____ Exercise material
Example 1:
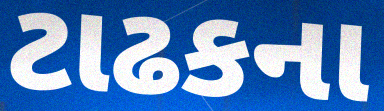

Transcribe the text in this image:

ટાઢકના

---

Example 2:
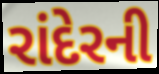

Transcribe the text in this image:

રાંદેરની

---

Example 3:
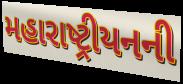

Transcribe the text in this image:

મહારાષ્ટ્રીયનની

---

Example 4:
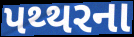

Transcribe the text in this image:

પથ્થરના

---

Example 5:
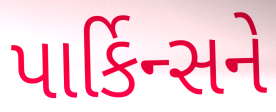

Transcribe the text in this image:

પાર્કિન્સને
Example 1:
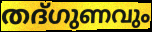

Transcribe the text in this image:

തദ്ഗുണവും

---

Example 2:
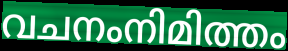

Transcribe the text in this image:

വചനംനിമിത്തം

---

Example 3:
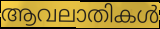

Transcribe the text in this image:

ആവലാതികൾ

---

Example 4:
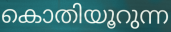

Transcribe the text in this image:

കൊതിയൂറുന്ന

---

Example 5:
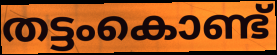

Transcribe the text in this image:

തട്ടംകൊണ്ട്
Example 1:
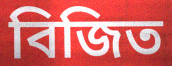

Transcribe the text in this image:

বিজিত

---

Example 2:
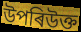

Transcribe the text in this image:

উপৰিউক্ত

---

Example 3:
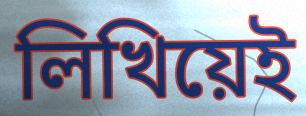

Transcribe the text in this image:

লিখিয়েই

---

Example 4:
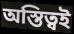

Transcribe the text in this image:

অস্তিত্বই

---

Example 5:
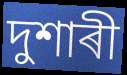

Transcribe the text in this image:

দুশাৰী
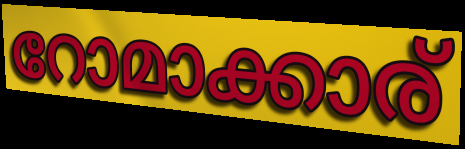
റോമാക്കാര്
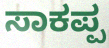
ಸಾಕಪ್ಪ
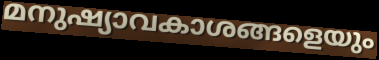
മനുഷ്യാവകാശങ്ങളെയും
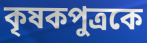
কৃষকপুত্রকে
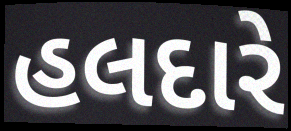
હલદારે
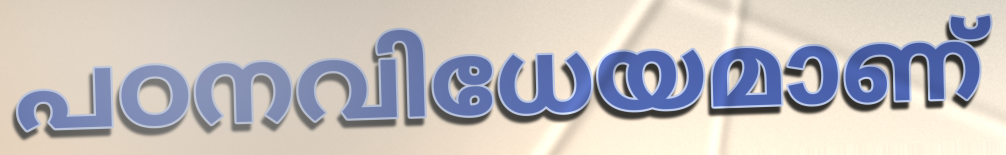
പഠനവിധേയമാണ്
________
_Instructions to follow_
Repeat all the data as it stands, dropping any images it holds.

_Your solution_
Example 1:

Transcribe the text in this image:

ટાઢકના

---

Example 2:

Transcribe the text in this image:

રાંદેરની

---

Example 3:

Transcribe the text in this image:

મહારાષ્ટ્રીયનની

---

Example 4:

Transcribe the text in this image:

પથ્થરના

---

Example 5:

Transcribe the text in this image:

પાર્કિન્સને
Example 1:

Transcribe the text in this image:

തദ്ഗുണവും

---

Example 2:

Transcribe the text in this image:

വചനംനിമിത്തം

---

Example 3:

Transcribe the text in this image:

ആവലാതികൾ

---

Example 4:

Transcribe the text in this image:

കൊതിയൂറുന്ന

---

Example 5:

Transcribe the text in this image:

തട്ടംകൊണ്ട്
Example 1:

Transcribe the text in this image:

বিজিত

---

Example 2:

Transcribe the text in this image:

উপৰিউক্ত

---

Example 3:

Transcribe the text in this image:

লিখিয়েই

---

Example 4:

Transcribe the text in this image:

অস্তিত্বই

---

Example 5:

Transcribe the text in this image:

দুশাৰী
റോമാക്കാര്
ಸಾಕಪ್ಪ
മനുഷ്യാവകാശങ്ങളെയും
কৃষকপুত্রকে
હલદારે
പഠനവിധേയമാണ്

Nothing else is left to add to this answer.